One issue that regularly confounds supporters of business intelligence (BI) software has been the general lack of adoption. BI software clearly adds value, but end users have been loath to give up their spreadsheets in favor of richer BI applications that are often difficult to master. To solve this issue, some have argued that what was really needed was a less expensive approach to deploying BI applications using open source or software-as-a-service applications.
But what if the real problem is that users want the functionality of a BI application embedded inside the Microsoft Excel spreadsheet they already know how to use? When you take a good look at what Microsoft is really up to in Excel 2010, it becomes pretty apparent that the equivalent of a data mart is being baked into the application using OLAP database technology that Microsoft bought from Panorama Software. That means that rather than exporting data from Excel to another business intelligence application, Microsoft is positioning Excel as the underlying “database” that BI applications will be layered on using technology that is now marketed under the name SQL Server Analysis Services.
While this approach may not scale to meet the requirements of the most demanding BI applications, it will probably meet the need of the vast majority of end users. BI application partners such as Panorama will then invoke Microsoft’s MDX language to access data in the underlying Excel database, which is a new fact of BI life that even Oracle concedes is going to be a practical necessity.
Panorama also plans to make its NovaView software available in-memory for on-premise applications using Microsoft’s PowerPivot in-memory database. Eventually, the company will make the same technology available for its software-as-a-service implementation, which ironically can be also integrated with Google Apps. Once that’s available, performance of Panorama applications on top of an Excel framework should be a non-issue, say Panorama executives.
The real goal is to make BI applications one click away from the most popular analytic tools in use today, which happen to be spreadsheets from Microsoft and Google. So rather than trying to reinvent the BI wheel, maybe all we need to do is make the existing wheel a little bit bigger.

□ □ □ □ □

## [WHAT YOU ARE ASKED TO DO]
According to the article above on business intelligence and Excel, why have end users been slow to adopt BI software? Answer in one to three sentences.

(Records from a collection)
□ □ □ □ □

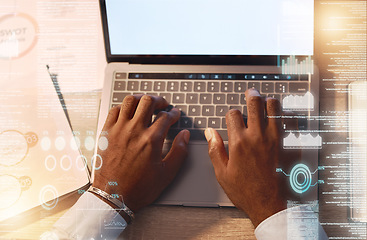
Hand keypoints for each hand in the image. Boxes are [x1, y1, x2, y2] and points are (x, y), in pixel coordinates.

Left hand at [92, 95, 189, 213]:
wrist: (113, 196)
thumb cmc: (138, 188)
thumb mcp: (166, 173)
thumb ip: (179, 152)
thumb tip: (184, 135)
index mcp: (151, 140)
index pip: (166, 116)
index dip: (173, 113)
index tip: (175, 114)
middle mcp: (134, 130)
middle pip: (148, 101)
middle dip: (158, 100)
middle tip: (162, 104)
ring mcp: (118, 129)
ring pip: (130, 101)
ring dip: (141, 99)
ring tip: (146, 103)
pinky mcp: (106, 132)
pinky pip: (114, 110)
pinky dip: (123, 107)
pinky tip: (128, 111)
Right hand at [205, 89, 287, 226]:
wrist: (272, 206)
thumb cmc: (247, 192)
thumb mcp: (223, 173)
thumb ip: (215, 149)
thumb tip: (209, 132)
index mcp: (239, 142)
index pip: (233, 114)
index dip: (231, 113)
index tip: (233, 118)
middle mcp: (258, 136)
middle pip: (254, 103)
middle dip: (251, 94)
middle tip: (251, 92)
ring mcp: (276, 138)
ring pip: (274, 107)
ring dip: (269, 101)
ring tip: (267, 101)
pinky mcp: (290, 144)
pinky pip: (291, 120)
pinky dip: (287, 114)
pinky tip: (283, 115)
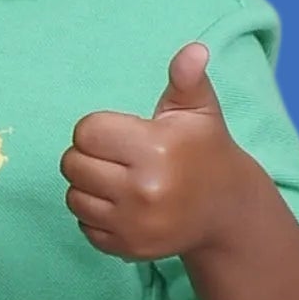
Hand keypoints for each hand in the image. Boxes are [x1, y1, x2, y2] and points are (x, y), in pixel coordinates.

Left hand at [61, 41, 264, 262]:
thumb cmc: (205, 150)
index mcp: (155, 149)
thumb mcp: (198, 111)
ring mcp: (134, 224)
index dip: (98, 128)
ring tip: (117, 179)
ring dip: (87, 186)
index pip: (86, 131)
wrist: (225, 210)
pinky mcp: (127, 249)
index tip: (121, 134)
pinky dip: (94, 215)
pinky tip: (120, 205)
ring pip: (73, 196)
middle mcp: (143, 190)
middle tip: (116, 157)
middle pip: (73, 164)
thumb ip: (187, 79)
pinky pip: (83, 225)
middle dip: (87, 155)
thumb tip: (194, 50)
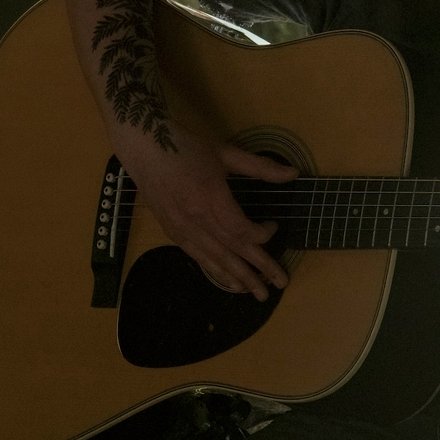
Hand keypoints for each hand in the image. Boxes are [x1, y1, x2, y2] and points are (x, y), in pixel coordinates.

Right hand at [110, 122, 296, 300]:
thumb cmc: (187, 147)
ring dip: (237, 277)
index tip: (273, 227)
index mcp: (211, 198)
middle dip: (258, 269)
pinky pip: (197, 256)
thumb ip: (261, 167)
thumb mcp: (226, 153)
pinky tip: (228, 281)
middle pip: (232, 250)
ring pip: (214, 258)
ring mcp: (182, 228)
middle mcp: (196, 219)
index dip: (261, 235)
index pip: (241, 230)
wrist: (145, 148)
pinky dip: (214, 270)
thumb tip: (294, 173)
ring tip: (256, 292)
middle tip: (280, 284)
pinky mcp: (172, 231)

□ □ □ □ □

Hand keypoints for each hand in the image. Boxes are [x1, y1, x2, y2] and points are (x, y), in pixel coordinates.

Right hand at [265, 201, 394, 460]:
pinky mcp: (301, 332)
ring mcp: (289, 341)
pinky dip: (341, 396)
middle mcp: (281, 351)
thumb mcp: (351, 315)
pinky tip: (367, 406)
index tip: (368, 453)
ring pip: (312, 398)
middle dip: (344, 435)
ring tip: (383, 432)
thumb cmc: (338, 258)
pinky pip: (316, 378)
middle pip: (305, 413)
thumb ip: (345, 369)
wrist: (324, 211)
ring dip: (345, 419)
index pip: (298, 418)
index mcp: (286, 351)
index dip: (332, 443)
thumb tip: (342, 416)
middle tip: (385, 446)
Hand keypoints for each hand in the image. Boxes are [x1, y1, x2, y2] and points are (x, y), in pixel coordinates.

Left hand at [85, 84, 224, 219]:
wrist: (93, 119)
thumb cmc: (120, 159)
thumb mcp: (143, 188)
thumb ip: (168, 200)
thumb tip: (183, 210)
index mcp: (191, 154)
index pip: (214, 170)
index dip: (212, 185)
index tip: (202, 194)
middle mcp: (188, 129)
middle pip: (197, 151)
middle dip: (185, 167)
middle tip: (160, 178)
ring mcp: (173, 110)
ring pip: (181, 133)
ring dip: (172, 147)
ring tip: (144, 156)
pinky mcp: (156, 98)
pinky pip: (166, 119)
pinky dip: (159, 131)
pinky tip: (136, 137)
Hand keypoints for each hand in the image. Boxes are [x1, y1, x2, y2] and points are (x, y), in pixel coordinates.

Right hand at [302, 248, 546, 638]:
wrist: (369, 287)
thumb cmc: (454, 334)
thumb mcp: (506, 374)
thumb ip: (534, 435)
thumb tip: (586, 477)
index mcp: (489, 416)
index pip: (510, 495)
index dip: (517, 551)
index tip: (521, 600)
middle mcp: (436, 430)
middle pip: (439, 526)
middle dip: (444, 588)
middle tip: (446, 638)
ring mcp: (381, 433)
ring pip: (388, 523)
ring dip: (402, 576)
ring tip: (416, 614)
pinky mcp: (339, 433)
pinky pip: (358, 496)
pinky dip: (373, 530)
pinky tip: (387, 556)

□ □ □ □ □

## [PROBLEM SOLUTION]
End users have been reluctant to give up their spreadsheets for richer BI applications, which are often difficult to master.